■ **SUPPLIED INFORMATION**

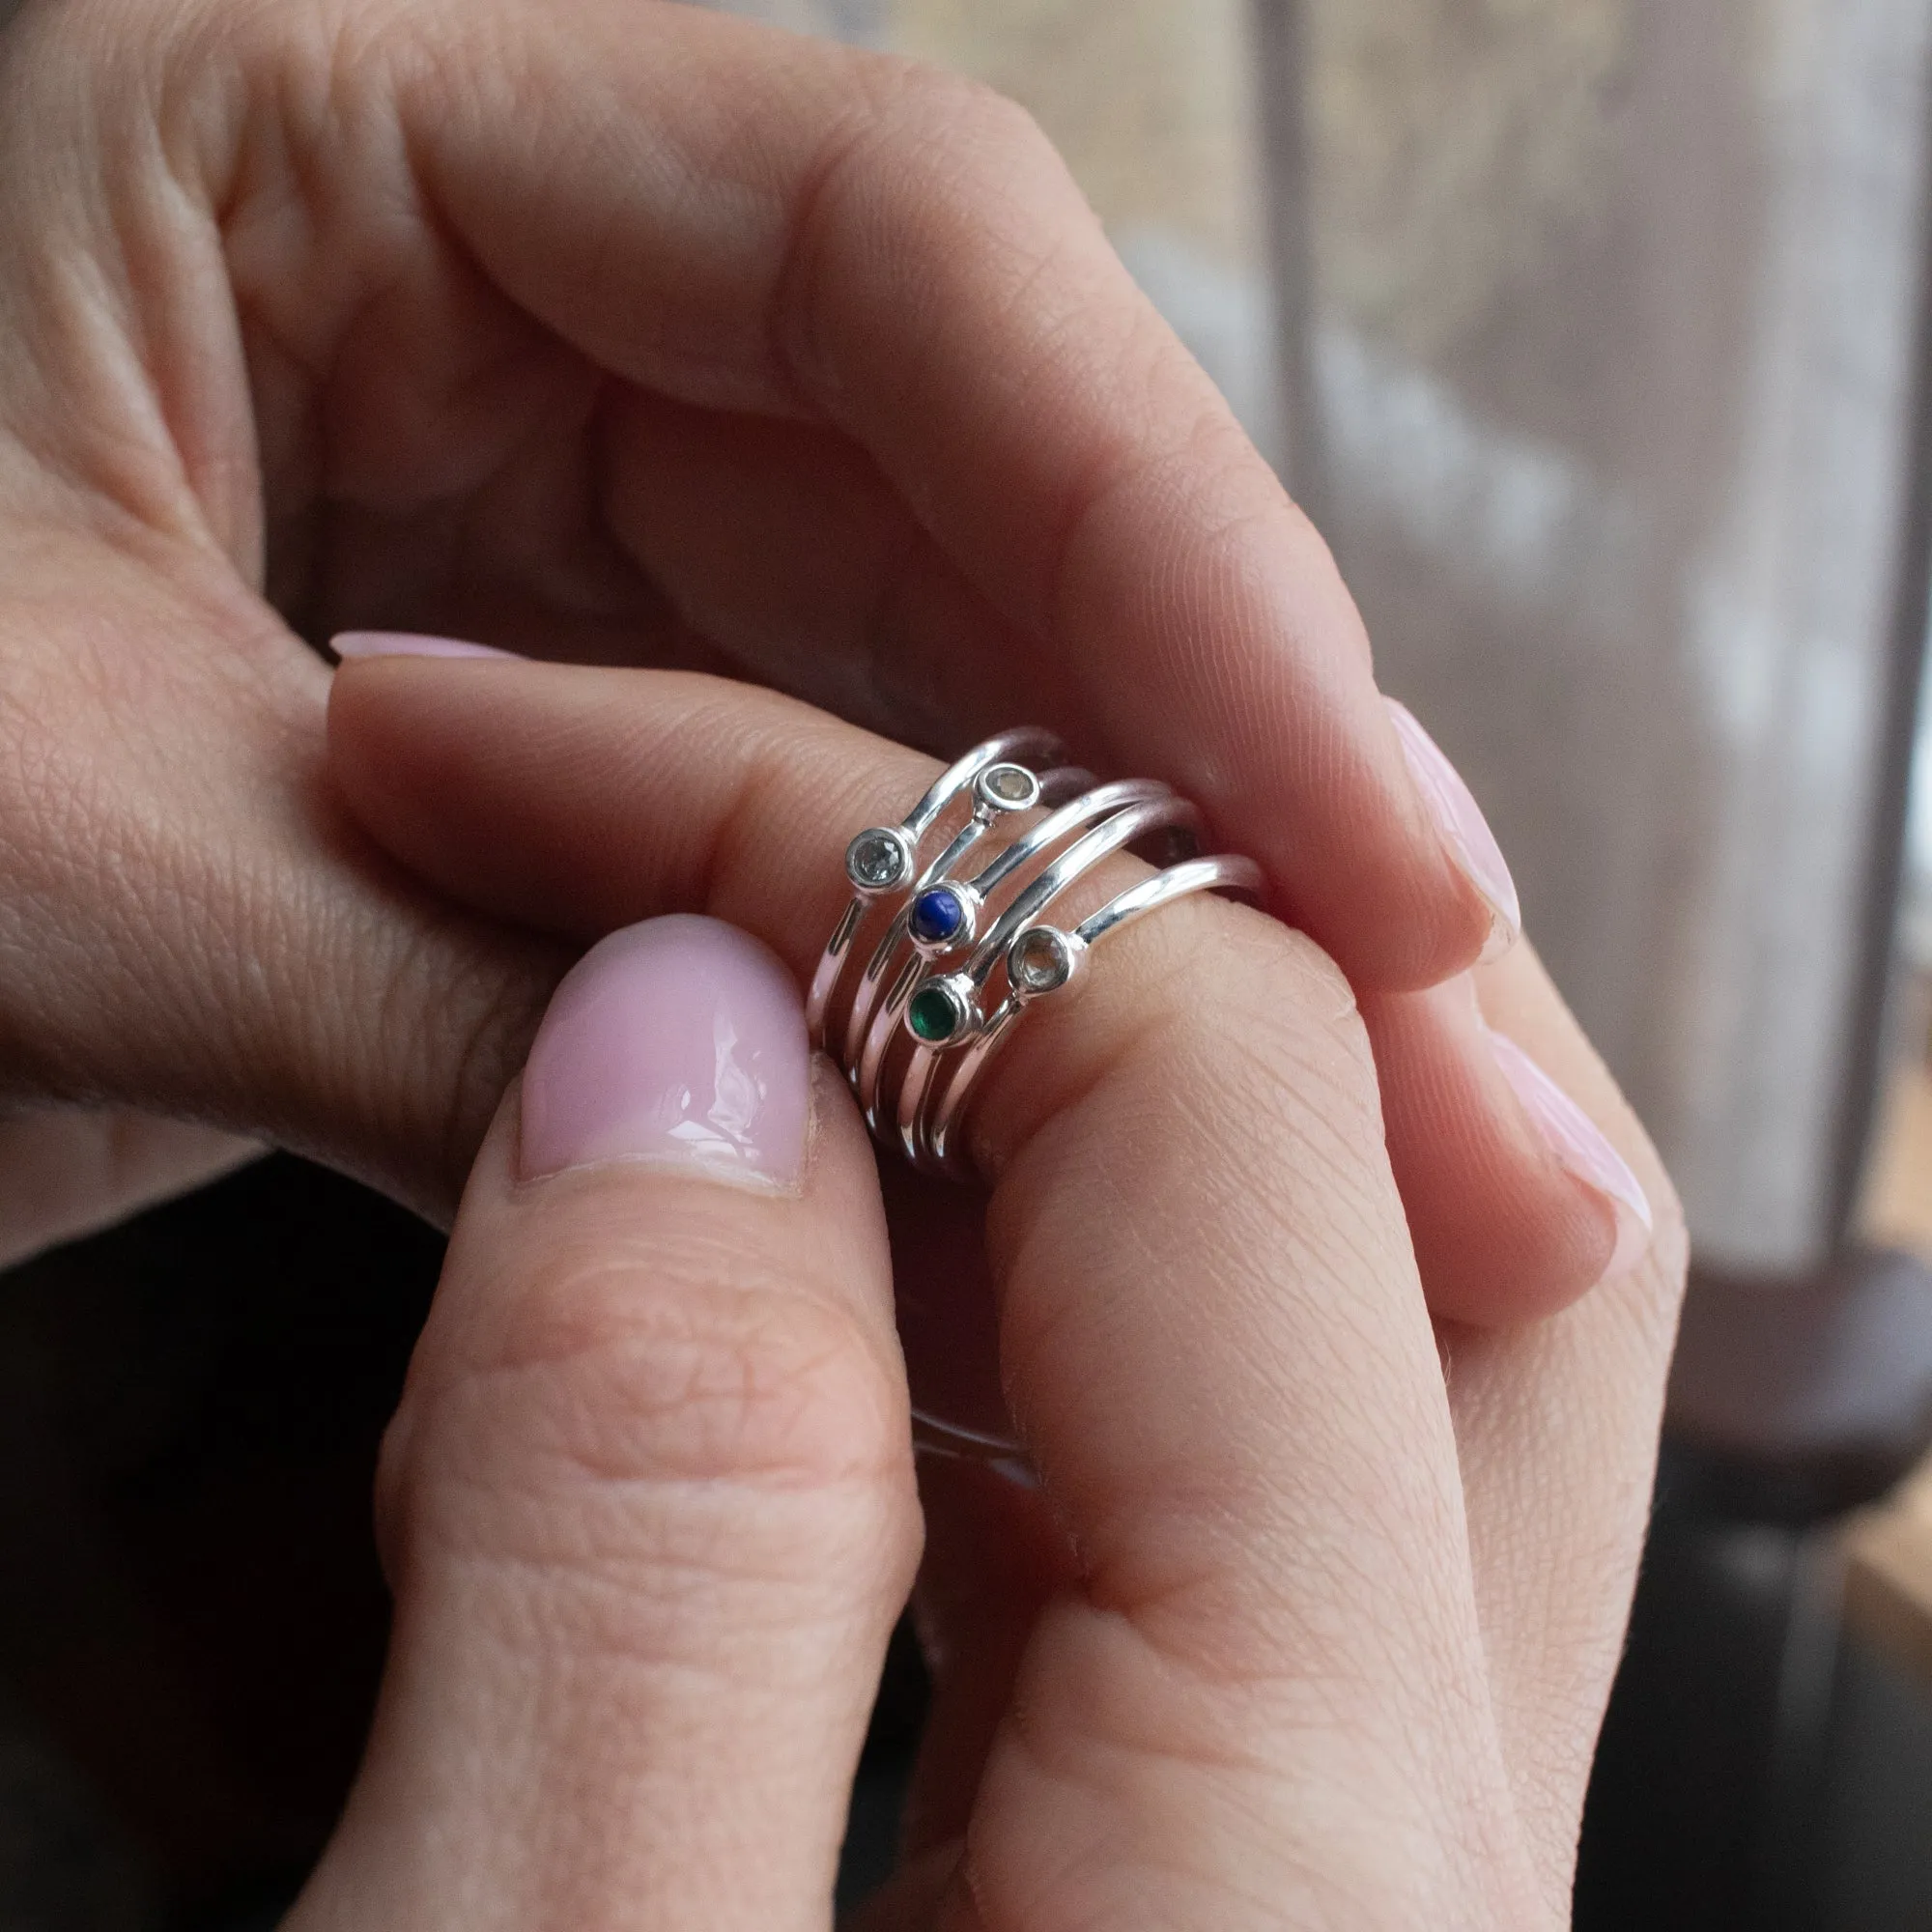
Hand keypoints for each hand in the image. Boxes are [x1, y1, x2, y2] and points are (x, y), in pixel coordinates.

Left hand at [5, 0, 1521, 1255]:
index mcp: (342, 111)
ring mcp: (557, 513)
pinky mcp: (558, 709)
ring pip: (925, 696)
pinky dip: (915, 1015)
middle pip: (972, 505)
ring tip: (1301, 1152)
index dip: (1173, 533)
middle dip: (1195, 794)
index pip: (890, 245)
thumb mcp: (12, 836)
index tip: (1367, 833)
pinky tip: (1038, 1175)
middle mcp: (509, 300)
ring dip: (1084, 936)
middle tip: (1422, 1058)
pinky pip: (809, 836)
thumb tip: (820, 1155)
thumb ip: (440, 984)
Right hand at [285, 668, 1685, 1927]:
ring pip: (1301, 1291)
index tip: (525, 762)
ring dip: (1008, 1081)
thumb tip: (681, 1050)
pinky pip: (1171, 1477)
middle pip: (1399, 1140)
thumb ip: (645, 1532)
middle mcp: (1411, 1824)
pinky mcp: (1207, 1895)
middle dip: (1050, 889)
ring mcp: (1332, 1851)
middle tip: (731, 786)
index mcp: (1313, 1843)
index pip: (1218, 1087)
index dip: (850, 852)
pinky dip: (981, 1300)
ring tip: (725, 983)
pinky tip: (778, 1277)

==

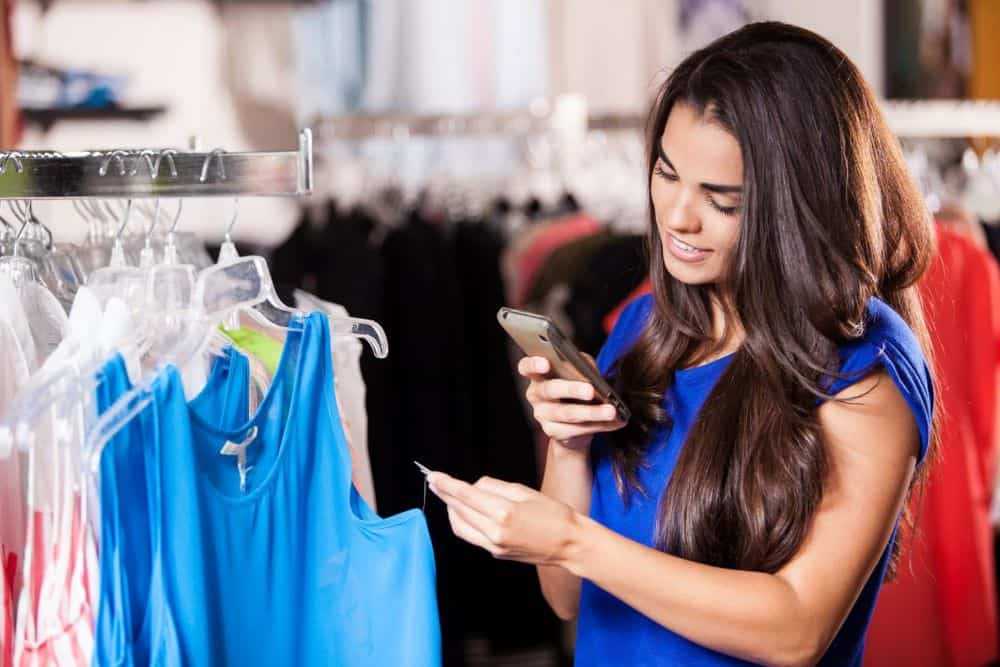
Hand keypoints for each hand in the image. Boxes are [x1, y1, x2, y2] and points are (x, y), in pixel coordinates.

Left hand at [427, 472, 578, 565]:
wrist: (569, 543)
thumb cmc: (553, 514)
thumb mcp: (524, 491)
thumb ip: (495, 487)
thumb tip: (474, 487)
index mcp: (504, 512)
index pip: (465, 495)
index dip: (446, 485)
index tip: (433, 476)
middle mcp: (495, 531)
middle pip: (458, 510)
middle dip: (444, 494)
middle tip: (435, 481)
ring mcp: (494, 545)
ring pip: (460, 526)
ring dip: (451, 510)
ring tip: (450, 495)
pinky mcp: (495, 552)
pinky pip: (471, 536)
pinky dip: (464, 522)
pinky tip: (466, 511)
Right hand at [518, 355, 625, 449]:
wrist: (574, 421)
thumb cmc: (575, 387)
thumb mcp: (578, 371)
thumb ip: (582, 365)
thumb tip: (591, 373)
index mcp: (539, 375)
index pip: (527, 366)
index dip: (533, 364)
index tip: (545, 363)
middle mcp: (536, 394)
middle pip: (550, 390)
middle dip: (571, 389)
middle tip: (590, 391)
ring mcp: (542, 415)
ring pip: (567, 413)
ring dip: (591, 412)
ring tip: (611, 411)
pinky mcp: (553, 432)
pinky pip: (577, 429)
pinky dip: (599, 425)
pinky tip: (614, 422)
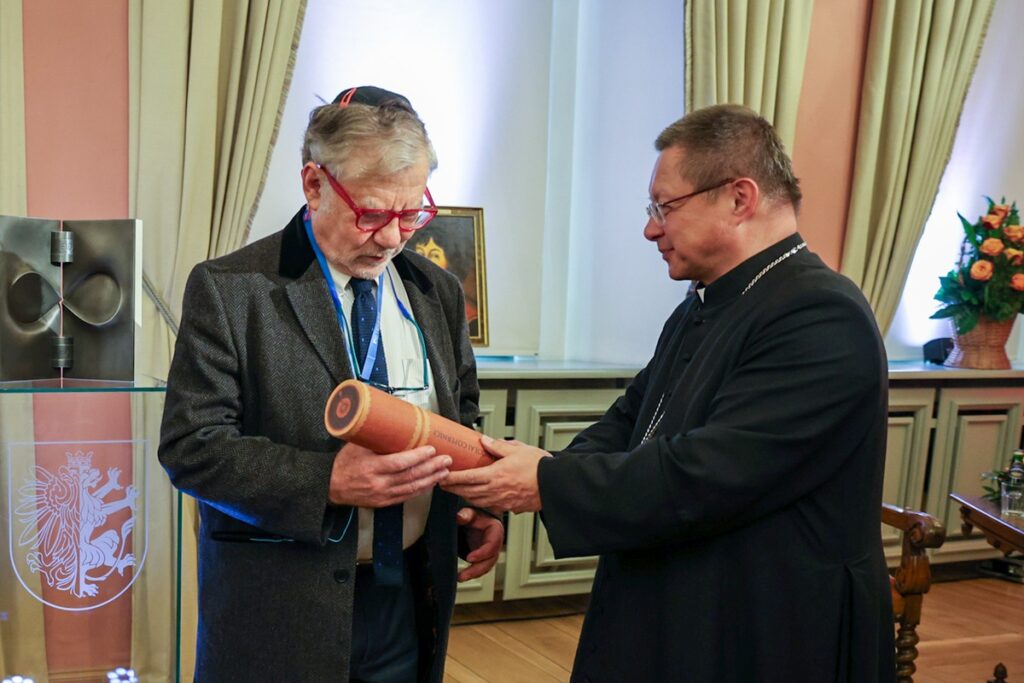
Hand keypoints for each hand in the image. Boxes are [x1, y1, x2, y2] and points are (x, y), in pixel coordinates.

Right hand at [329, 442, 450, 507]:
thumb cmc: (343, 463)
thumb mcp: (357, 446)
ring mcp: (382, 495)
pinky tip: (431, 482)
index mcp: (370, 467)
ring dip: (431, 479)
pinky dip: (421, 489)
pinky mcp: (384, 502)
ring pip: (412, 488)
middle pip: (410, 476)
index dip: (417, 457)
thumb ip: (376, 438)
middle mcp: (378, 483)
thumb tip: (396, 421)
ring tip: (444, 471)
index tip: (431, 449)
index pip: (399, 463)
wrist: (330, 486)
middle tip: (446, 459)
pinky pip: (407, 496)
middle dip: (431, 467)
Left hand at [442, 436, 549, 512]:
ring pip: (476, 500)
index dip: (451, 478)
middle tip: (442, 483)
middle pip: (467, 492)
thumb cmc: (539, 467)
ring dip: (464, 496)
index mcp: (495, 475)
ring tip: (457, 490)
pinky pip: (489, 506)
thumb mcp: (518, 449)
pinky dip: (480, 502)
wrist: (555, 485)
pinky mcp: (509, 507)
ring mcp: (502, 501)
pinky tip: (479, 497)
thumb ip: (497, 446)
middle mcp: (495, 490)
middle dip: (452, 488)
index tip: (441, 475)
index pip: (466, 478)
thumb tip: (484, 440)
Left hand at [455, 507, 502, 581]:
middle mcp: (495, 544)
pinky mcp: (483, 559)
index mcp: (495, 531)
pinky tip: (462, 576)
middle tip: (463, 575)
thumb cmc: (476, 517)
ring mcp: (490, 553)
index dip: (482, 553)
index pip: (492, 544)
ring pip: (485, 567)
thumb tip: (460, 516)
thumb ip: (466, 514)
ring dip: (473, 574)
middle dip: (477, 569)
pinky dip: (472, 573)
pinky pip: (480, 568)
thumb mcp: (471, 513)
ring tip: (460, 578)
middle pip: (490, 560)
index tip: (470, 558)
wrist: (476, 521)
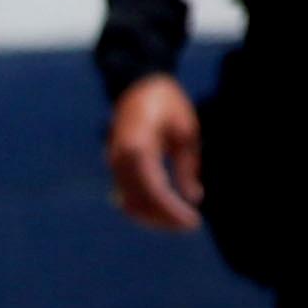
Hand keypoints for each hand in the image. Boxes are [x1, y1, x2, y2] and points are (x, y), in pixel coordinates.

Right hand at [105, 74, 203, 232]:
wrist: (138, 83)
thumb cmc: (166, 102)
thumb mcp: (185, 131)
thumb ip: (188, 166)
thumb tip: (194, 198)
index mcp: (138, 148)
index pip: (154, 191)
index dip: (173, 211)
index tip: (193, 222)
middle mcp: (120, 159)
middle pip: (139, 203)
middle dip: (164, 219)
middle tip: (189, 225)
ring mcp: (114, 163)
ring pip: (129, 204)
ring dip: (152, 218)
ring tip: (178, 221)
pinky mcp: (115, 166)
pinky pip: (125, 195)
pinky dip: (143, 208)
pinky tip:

--

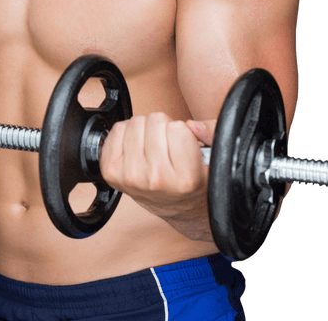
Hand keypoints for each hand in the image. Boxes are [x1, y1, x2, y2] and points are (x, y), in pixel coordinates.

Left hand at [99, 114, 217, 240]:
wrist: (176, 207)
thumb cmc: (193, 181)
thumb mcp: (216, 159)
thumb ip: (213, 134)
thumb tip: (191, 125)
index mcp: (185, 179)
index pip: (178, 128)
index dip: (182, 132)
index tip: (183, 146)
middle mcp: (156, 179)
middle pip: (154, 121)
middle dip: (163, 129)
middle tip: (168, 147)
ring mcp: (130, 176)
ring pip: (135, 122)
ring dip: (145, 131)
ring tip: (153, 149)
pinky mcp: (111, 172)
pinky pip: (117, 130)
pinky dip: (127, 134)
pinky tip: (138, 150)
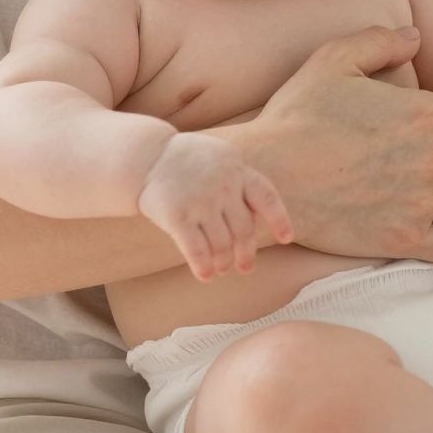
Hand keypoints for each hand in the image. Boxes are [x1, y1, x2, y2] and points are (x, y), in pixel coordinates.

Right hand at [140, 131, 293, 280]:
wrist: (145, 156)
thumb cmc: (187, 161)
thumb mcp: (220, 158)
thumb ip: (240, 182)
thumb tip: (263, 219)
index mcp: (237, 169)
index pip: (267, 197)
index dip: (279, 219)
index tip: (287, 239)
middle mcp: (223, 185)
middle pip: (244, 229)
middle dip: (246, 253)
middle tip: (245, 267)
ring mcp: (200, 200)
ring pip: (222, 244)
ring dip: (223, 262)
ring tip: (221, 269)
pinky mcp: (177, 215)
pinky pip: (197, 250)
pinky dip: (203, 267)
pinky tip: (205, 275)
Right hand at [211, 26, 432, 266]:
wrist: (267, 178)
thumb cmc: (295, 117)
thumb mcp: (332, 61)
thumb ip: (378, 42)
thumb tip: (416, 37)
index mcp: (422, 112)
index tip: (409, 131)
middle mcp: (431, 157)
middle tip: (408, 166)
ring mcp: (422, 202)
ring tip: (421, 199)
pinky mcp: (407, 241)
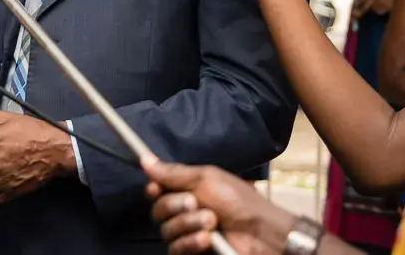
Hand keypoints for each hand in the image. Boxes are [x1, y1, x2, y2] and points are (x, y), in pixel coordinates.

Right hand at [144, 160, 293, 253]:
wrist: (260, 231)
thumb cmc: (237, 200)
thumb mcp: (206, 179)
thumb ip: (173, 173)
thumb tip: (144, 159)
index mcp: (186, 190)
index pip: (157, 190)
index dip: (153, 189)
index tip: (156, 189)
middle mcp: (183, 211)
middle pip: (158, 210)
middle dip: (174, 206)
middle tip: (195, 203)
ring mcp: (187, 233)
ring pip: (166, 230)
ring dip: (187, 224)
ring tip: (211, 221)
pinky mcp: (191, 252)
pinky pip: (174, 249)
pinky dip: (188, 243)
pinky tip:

■ **DIRECTIONS FOR THIS TASK**
Return a copy of each line in the entries that contains "Right".

■ **ANSWER FOR THIS EXERCISE**
Right hand at [285, 668, 1685, 1927]:
Right hand at [518, 355, 625, 449]:
Right hand at [329, 442, 450, 507]:
Right hand at [105, 74, 203, 232]:
Right hand at [140, 131, 293, 280]:
Right hand at [211, 26, 432, 266]:
Right hand at [144, 160, 293, 253]:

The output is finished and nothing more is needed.